The valgrind warning was about accessing the address of pde (ppde = &pde; which is a localvar on stac), so outside the function this is not valid anymore).
> > Probably the return of ppde in pl_dict_lookup_entry.
> > 
> >     if (i != -1)
> >     {
> >     pde = pdict->sorted[i];
> >     ppde = &pde;
> >     return ppde;
> >     }
> > 

> > So perhaps the following is better:
> > 
> >     if (i != -1)
> >     {
> >         pde = pdict->sorted[i]->prev; /* pde (or pdict->entries) before lookup
> > */
> >         ppde =&pde->next;
> >         return ppde;
> >     }
> > 

> 
> I don't understand what you mean the return is in the for loop before the
> postcondition sets ppde = &pde->next.  Actually I worked on this independently
> I didn't notice your comment here and simply fixed it with:
> 
> 
This is also a good solution.

> maybe I don't understand something.  That fixes owl.pcl but the code crashes
> later on with pcl5c fts 0543.  There is code (pl_dict_undef_purge_synonyms)
> that assumes the code will inserted at the head of a linked list - I don't know
> if that is the issue with fts 0543.  Have you been working on this?

The pl_dict_entry is still inserted at the front of the list, this has not changed. There is just an extra sorted-array of pointers which speeds up the lookup of an entry.
The pl_dict_undef_purge_synonyms, removes entries using pl_dict_undef(), so this should also not be a problem. pl_dict_undef() calls pl_dict_free() that first removes the entry in the sorted-array, and then removes the pl_dict_entry from the list.

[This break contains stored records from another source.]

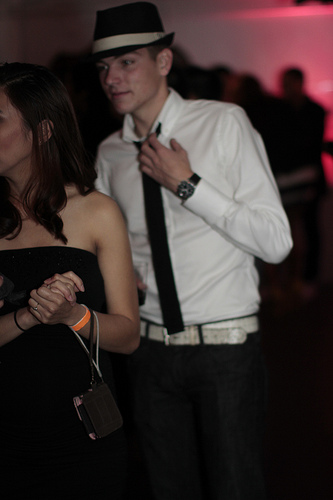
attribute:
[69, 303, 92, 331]
bracelet — orange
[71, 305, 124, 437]
cellphone case — hanging, small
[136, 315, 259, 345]
belt — white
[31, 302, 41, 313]
ring — metal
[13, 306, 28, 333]
rubber band — black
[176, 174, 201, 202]
watch — black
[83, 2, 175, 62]
hat — black, tan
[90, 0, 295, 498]
boy — dressed, thin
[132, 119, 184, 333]
tie — black, long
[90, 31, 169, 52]
ribbon — tan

Only thing extra in pl_dict_free, is the unlinking of the pde from the list, which should be done before calling gs_free_object(). Or am I missing something? See also my comment#9.

fts 0543 is from QualityLogic suite I assume. Have to see if I have it too.

Comment 15 norbert.janssen 2010-07-30 08:52:13 UTC

I have the memoryconsumption for this job now under control. Also performance is ok now.
So this CR can be closed.

Comment 16 Marcos H. Woehrmann 2011-09-18 21:46:26 UTC

Changing customer bugs that have been resolved more than a year ago to closed.